• _Data shown_:
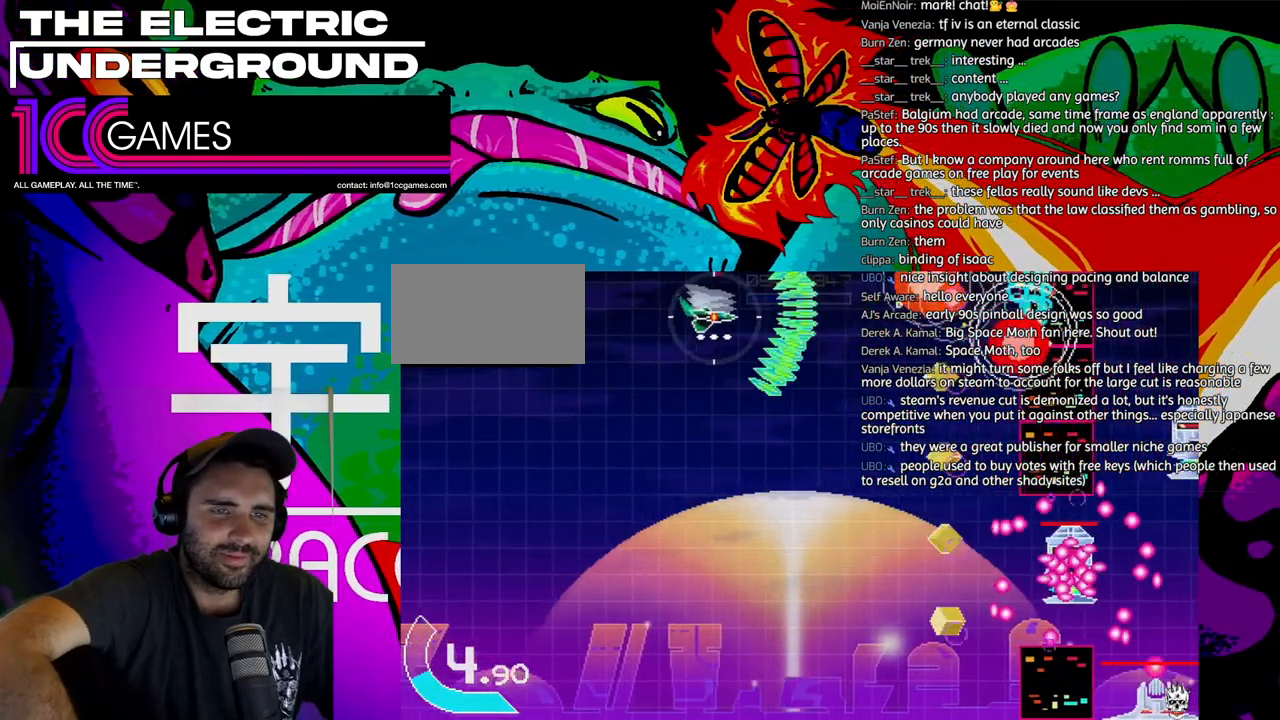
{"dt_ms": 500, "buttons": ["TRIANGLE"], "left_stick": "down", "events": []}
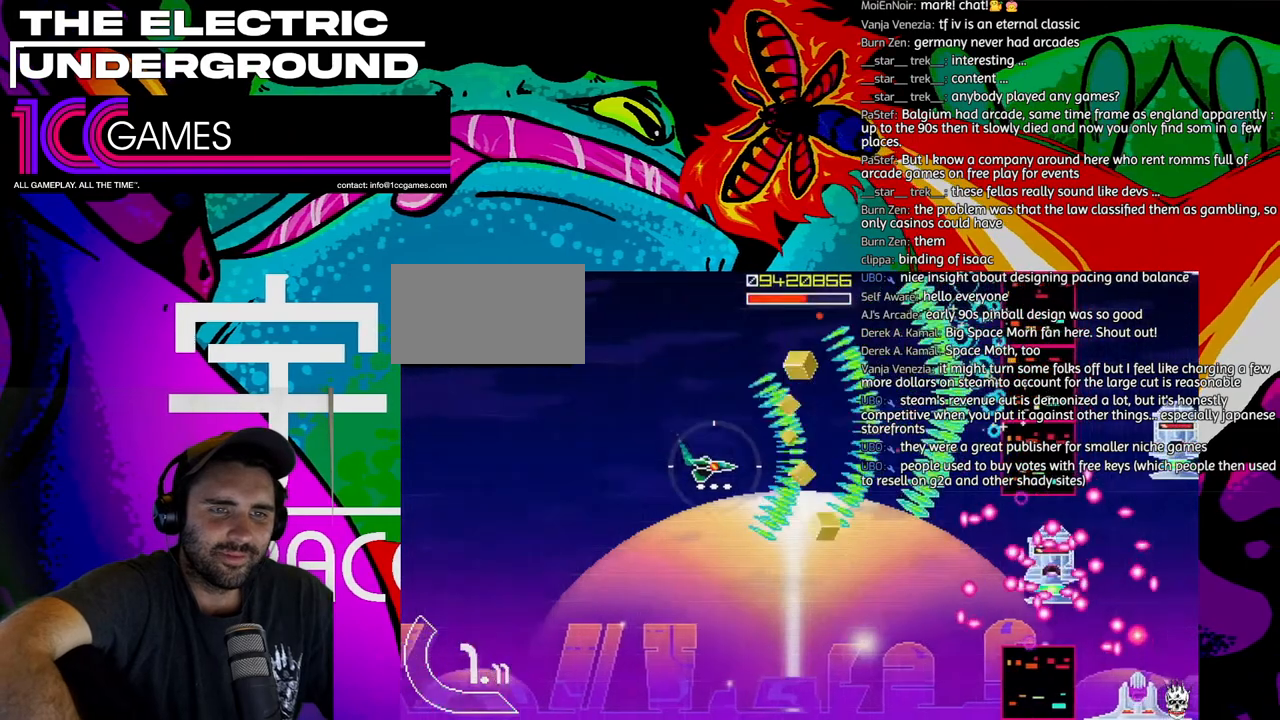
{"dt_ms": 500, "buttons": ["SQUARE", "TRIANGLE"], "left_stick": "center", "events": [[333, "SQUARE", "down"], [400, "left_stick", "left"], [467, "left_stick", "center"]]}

* * *

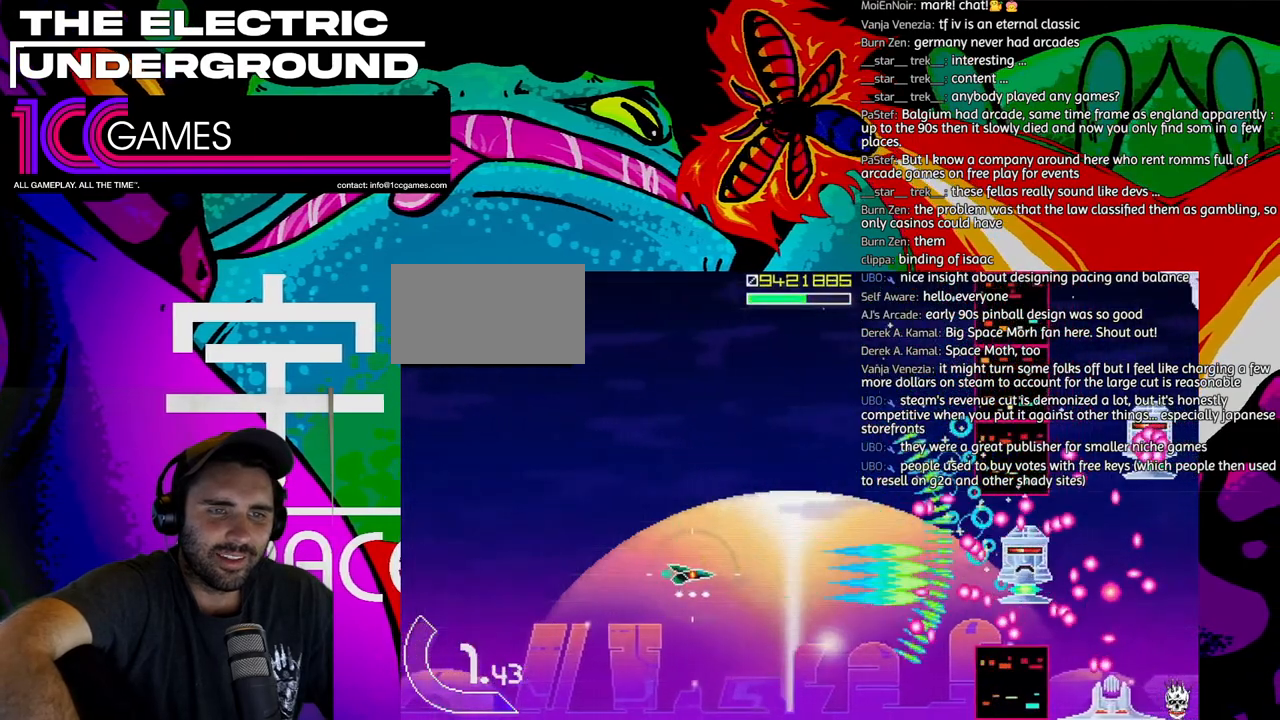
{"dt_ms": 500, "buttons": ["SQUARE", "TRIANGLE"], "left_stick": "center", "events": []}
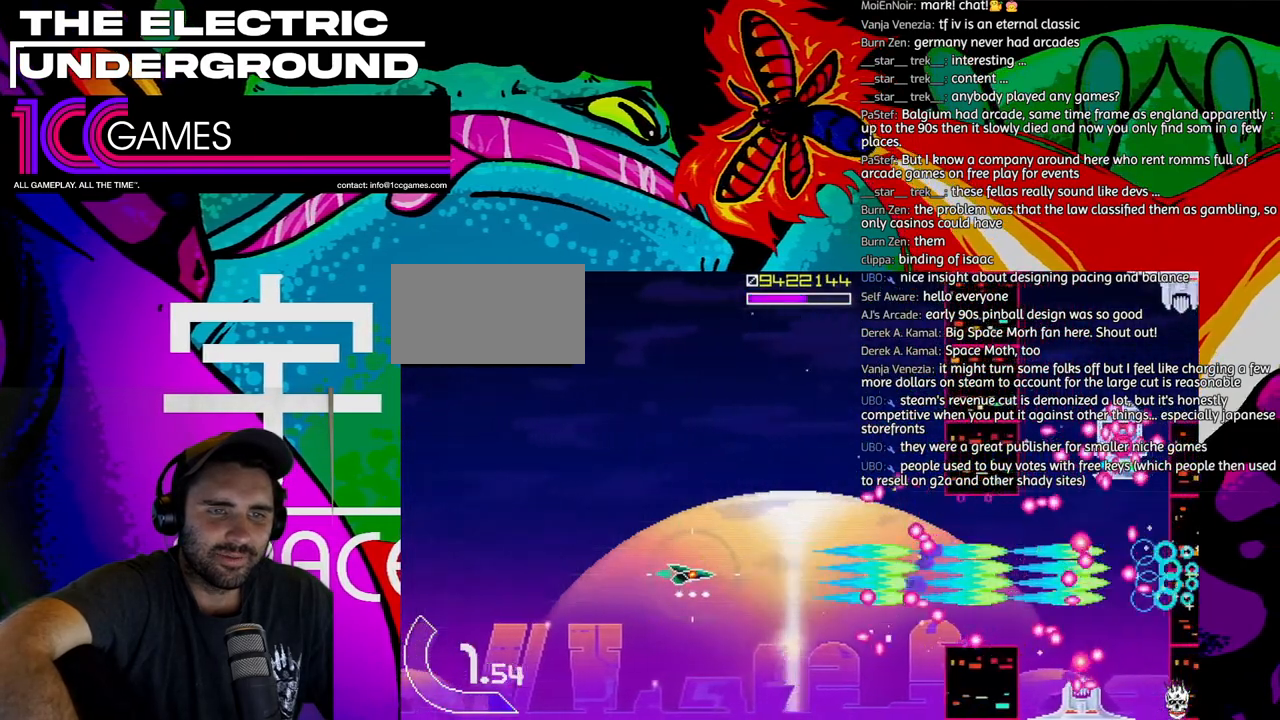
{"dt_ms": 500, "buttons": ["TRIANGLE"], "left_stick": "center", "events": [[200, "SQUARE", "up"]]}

• _Aim of the task_:
The lines needed are those in the data above that hold the string "SQUARE"; copy each of them.

• _Your response_:
{"dt_ms": 500, "buttons": ["SQUARE", "TRIANGLE"], "left_stick": "center", "events": [[333, "SQUARE", "down"], [400, "left_stick", "left"], [467, "left_stick", "center"]]}
{"dt_ms": 500, "buttons": ["SQUARE", "TRIANGLE"], "left_stick": "center", "events": []}
{"dt_ms": 500, "buttons": ["TRIANGLE"], "left_stick": "center", "events": [[200, "SQUARE", "up"]]}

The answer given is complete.